As looters later tried to leave the scene, vigilantes wielding clubs and machetes tried to prevent them driving off with heavy weapons. Officials at three hospitals told a Reuters correspondent they had a total of five dead and more than 60 wounded from the night's violence. Police found six more dead bodies near the compound this morning, police officer Ahmed Ali Agouri said.
<snip>
Arwa Damon on CNN speculated that it was Gaddafi loyalists attacking the second militia base, but that doens't appear to be the case.
pampango
(24,692 posts)The overwhelming feeling is against any element that keeps the situation unstable."
Nice.
dipsydoodle
(42,239 posts)The Libyan city of Benghazi was tense after the bodies of six militiamen apparently executed after the storming of a base on the southern outskirts were discovered in a field.
The bodies were found the day after crowds marched on three militia bases, including that of Ansar al-Sharia, blamed by many in the city for the murder of the US ambassador, Chris Stevens, earlier this month.
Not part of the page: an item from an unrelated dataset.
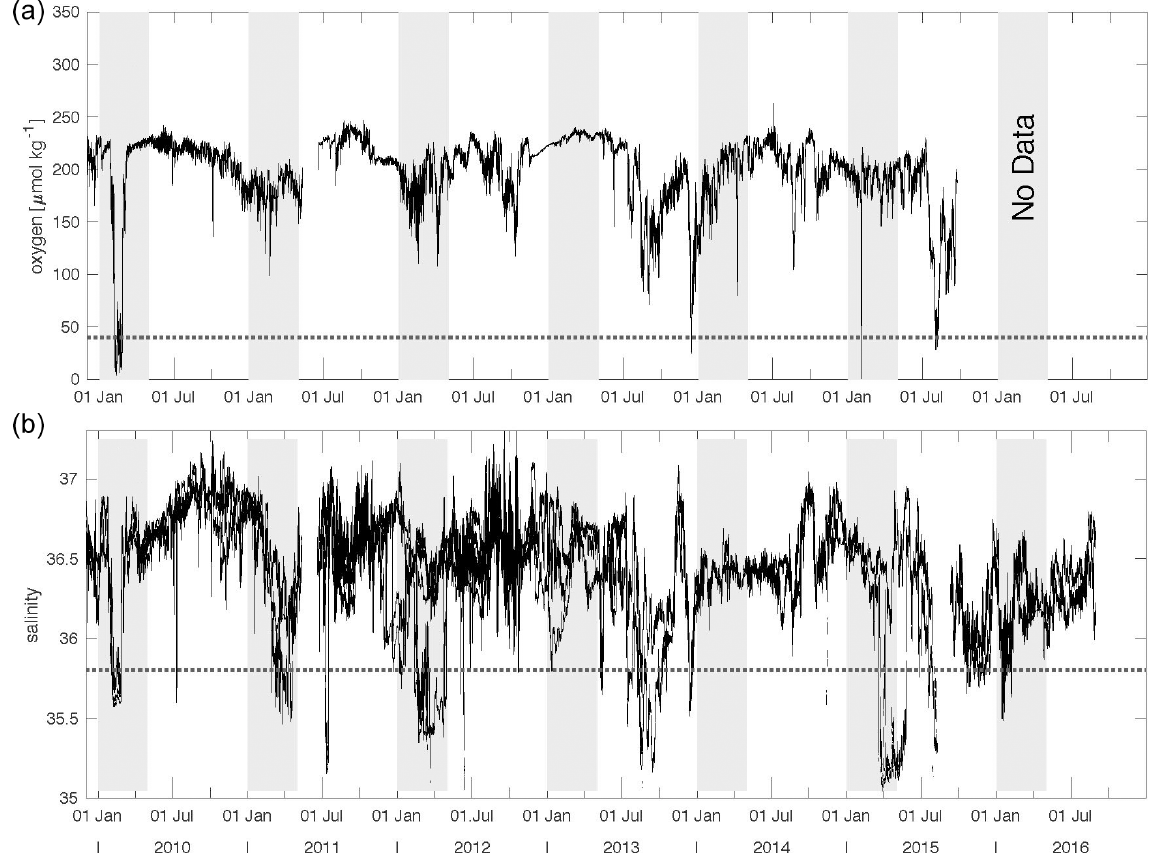
Figure 3. CVOO time series of 12h low-pass oxygen ( a , µmolkg − 1 ) and salinity ( b , using PSS-78). Dotted lines are considered thresholds that indicate the passage of low-oxygen eddies. Well-isolated eddies of coastal origin are assumed to correlate with low-salinity events and eventually may be paired with low oxygen concentrations. However, a statistically significant relationship between oxygen (based on one sensor) and salinity (based on four to six sensors; see Sects. 2.1 and 3.2) is not found. Grey-shaded areas indicate the periods January to April for reference. For instrument depths see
Funerals were held for nine protesters killed when crowds tried to force their way into the Rafallah al-Sahati militia base early on Saturday morning.
The militia was the only one of three to fire back when demonstrators swarmed over their bases, following a rally on Friday in which 30,000 people vowed to retake the streets of the city.
The interior minister, Fawzi Abdul Al, who was criticised for his failure to launch a full investigation of the murder of Stevens and three fellow diplomats, criticised the action of the crowds, saying the militias should have been given more time to incorporate into the official security forces.
http://www.guardian.co.uk/world/2012/sep/22/bodies-six-militiamen-found-benghazi
dipsydoodle
(42,239 posts)The interim Libyan leader, Mohammed Magarief, has vowed to disband all illegal militias in the aftermath of the US ambassador's death this month.
All camps and militias not under the authority of the government would be dissolved and no unauthorised checkpoints allowed, he said.
http://www.bbc.co.uk/news/world-africa-19691510
arely staircase
(12,482 posts)was appropriate and moral in the case of the libyan revolution. what started out as a mission to prevent a massacre in benghazi has, imho, given this great people a chance at real freedom.